I love how there are so many things taken out of context with what I've said and who I am, it's completely ridiculous, and yet I'm not going to leave any issues unaddressed here.
The website I ran was receiving between 200k-450k page views per month as of 2006. From January 2006-October 2006 the site had 2,545,949 page views. Estimating that "tens of thousands" of people contacted me to talk about Columbine is very accurate. There were over 1k people who contacted me on Eric's AOL name (I saved multuple buddy lists of 200 people each since that was AOL's limit) I had so many emails I couldn't even reply to all of them. I left people hanging for weeks, months, and sometimes years when I missed emails that came in and didn't get to many of them for literally years and sometimes I never responded at all. People contact me through AOL, the website, CRTF, my guestbook, and on the discussion forum I created in 2000 that had a couple thousand active posters. I was still fielding old emails about 6 years after I stopped running the website and profusely apologizing to people for never getting back to them.
If Facebook and other social media groups existed at that time, I'd have had "tens of thousands of followers" but instead it was in the days of email, so I got emails. Why is it so hard to believe that xx,xxx people would contact the webmaster of a site with a subject they're interested in? Facebook and YouTube accounts collect MILLIONS of followers and nobody thinks that's hard to believe... 10-20k people contacting a webmaster through a very niche website is small potatoes in comparison.

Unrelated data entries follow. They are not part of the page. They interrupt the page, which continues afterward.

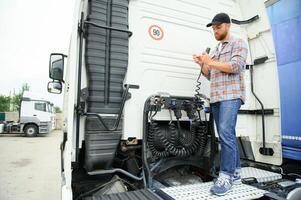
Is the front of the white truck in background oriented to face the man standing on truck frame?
no

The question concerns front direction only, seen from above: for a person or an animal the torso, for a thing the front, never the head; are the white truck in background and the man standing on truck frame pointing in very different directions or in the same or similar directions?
very different directions

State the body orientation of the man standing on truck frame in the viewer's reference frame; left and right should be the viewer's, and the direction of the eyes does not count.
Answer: facing the viewer and to the left of the viewer

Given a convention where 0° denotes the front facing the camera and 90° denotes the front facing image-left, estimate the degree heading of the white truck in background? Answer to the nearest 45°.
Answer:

My initial editor told me the same thing. She said that number seems exaggerated and I should leave it out or change it. So, I fired her as my editor because I won't omit the truth. The reason that number is important to state is because the context is designed to show just how many people were interested in Columbine throughout the first decade after it happened. It's not about puffing up numbers for some arbitrary reason. I don't have time for that nor do I care about numbers. It's to say, "look, people, parents, you have no idea how many people are intrigued by this incident and your kid could be one of those people... this is how many people contacted me about the incident through my website and Eric's old AOL name... it's not a small deal."
Clarity for clarity's sake because it's super annoying to have my words twisted, taken out of context, and declared to be what they are not. Anyone can ask me about something that seems to not make sense. The internet is a giant game of telephone.
Oh the other thing I wanted to clear up is that I did not scan the 1999 yearbook. People keep crediting me and it wasn't me. I scanned only a few key pages but it was not the full yearbook. Somebody else did that.